Locating Biospecimens With Sufficient Quality


Joshua Phillips


In order to identify specimens of sufficient quality, researchers need information about how the specimen has been stored, when was it thawed, what procedure was used to collect it, etc. The Cancer Biomedical Informatics Grid (caBIG) [1] program has implemented caTissue [2], a biorepository tool for biospecimen inventory management, tracking, and annotation. The caTissue information model includes information about collection. storage, quality assurance, and distribution of specimens. This information could be represented as, for example, an OPM graph. Multiple provenance related queries are described in [3].
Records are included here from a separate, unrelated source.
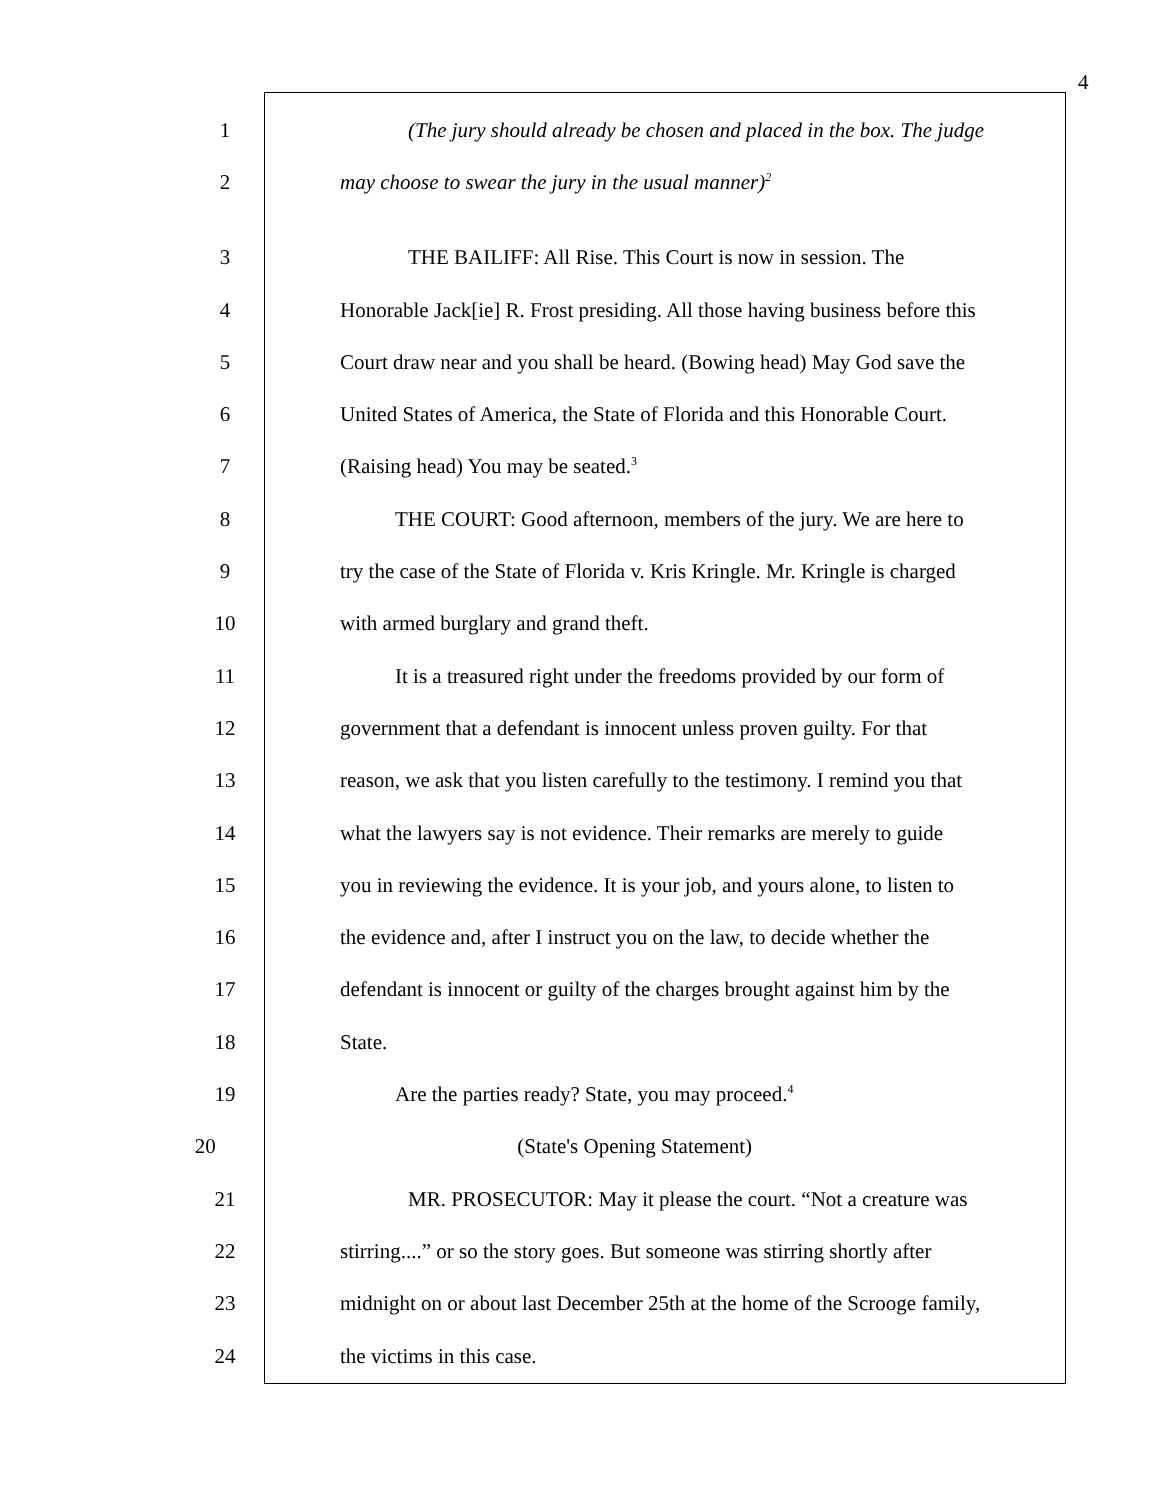4
1 (The jury should already be chosen and placed in the box. The judge
2 may choose to swear the jury in the usual manner)<sup>2</sup>
3 THE BAILIFF: All Rise. This Court is now in session. The
4 Honorable Jack[ie] R. Frost presiding. All those having business before this
5 Court draw near and you shall be heard. (Bowing head) May God save the
6 United States of America, the State of Florida and this Honorable Court.
7 (Raising head) You may be seated.<sup>3</sup>
8 THE COURT: Good afternoon, members of the jury. We are here to
9 try the case of the State of Florida v. Kris Kringle. Mr. Kringle is charged
10 with armed burglary and grand theft.
11 It is a treasured right under the freedoms provided by our form of
12 government that a defendant is innocent unless proven guilty. For that
13 reason, we ask that you listen carefully to the testimony. I remind you that
14 what the lawyers say is not evidence. Their remarks are merely to guide
15 you in reviewing the evidence. It is your job, and yours alone, to listen to
16 the evidence and, after I instruct you on the law, to decide whether the
17 defendant is innocent or guilty of the charges brought against him by the
18 State.
19 Are the parties ready? State, you may proceed.<sup>4</sup>
20 (State's Opening Statement)
21 MR. PROSECUTOR: May it please the court. “Not a creature was
22 stirring....” or so the story goes. But someone was stirring shortly after
23 midnight on or about last December 25th at the home of the Scrooge family,
24 the victims in this case.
[1] https://cabig.nci.nih.gov/ [2] https://cabig.nci.nih.gov/tools/catissuesuite [3] https://cabig-kc.nci.nih.gov/Biospecimen/KC/index.php/CaTissue_1.1_Deployment_Guide_Chapter_6:_Deploying_caTissue_caGrid_Data_Service#Running_the_caGrid_test_queries


Describing caTissue data in a common provenance model enable:

  1. Answering more sophisticated provenance-related queries than are now possible using the caBIG Query Language (CQL).
  2. A more flexible approach to describing provenance than is possible using the current caTissue information model.
  3. Combining this information with provenance information from other tissue banking repositories to enable high-level, federated query.
  4. Combining this information with other provenance information (e.g. micorarray experiment provenance) to enable assembling more complete analysis..

Use Case Scenario

A researcher executes a query across multiple tissue repositories for all specimens that

  • were collected by procedure XYZ
  • have a clinical diagnosis of ABC
  • were fixed in formalin 30 minutes or less and were embedded in a low melting point paraffin

The researcher receives candidate specimens from each system.

Problems and Limitations

  1. caBIG data sources are currently not exposed through SPARQL endpoints.
  2. The caTissue model is expressed as UML which would need to mapped to some appropriate ontology.